Sylvain Boulouque : Pour l'instant ça n'en prend pas le chemin. Est-ce que les électeurs en décideront autrement ? Pour le moment je ne vois pas comment la situation peut évoluer. Sachant qu'en plus, les législatives ne sont pas des élections territorialisées. On a 577 élections locales donc il peut y avoir sur certains départements des évolutions. Mais on voit quand même qu'il y a des départements qui sont immobiles depuis très longtemps et qui risquent bien de le rester.
La combinaison de ces différents éléments, à savoir la stabilité politique doublée des pesanteurs électorales, fait que l'on se retrouve dans une situation qui peut évoluer tout comme elle peut rester bloquée.

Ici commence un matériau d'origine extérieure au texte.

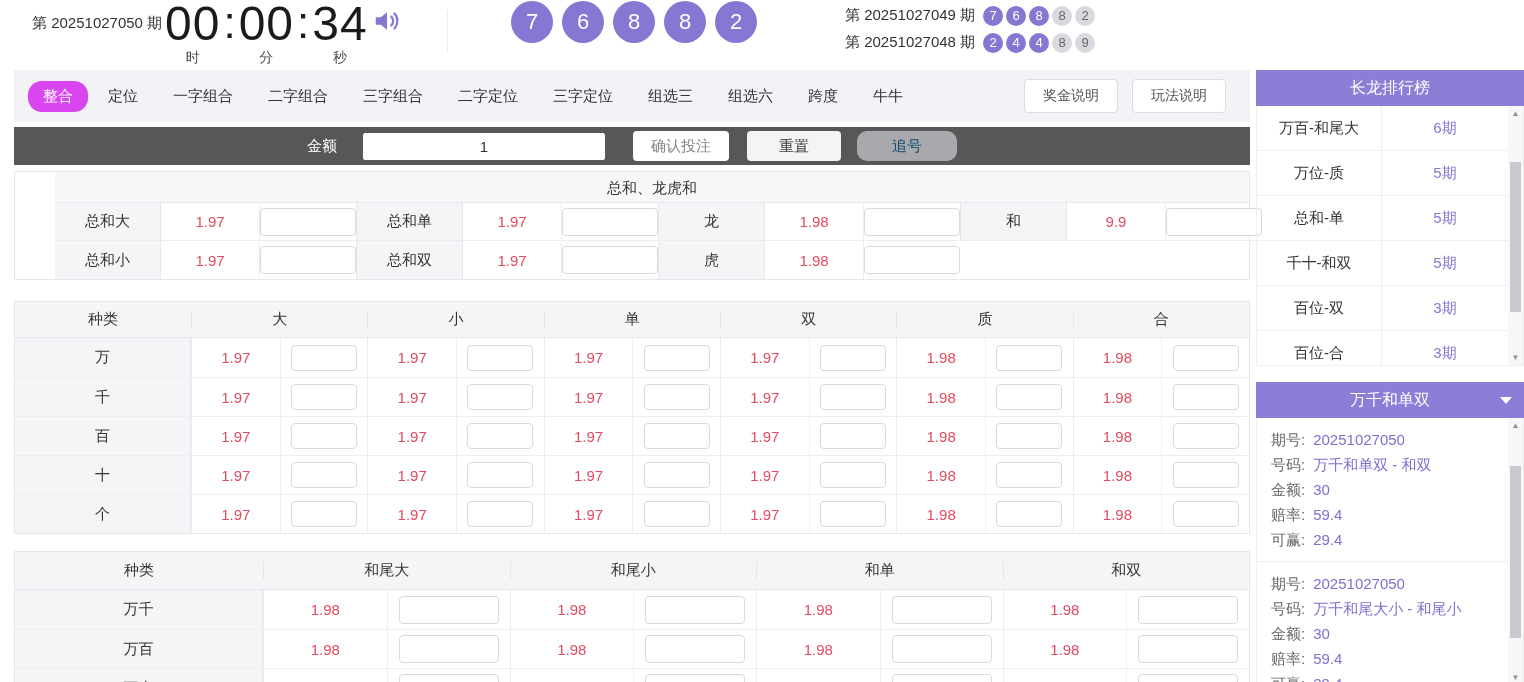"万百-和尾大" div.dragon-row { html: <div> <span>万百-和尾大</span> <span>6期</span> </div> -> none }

On risque d'assister à un mode de fonctionnement proche de celui de la quatrième République avec un pouvoir présidentiel fort (alors que le but de la cinquième était justement de se débarrasser du règne des partis). Le doute plane.
Quelles sont les idées qui pourraient soutenir une opposition forte ? Ou en sont droite, gauche et Front national sur le plan des idées ? Qui est le mieux placé pour incarner cette opposition ?
Sylvain Boulouque : Concernant la gauche on a des idées qui tournent autour de deux ou trois pôles. Le développement des services publics : Quel que soit le courant de la gauche on retrouve cette entité-là.
Deuxième idée forte c'est la question écologique qui (qu'il s'agisse de Jean-Luc Mélenchon ou de Benoît Hamon) est vraiment au cœur de toutes les composantes de la gauche aujourd'hui.
Enfin la question de la redistribution : doit-elle passer par une imposition plus forte ou une redistribution différente celle que proposait Hamon avec le revenu universel. Il y a une recomposition de la gauche qui se fait autour de ces thèmes-là. Cette gauche la semble être minoritaire car toute tendance confondu on arrive à 30% des voix.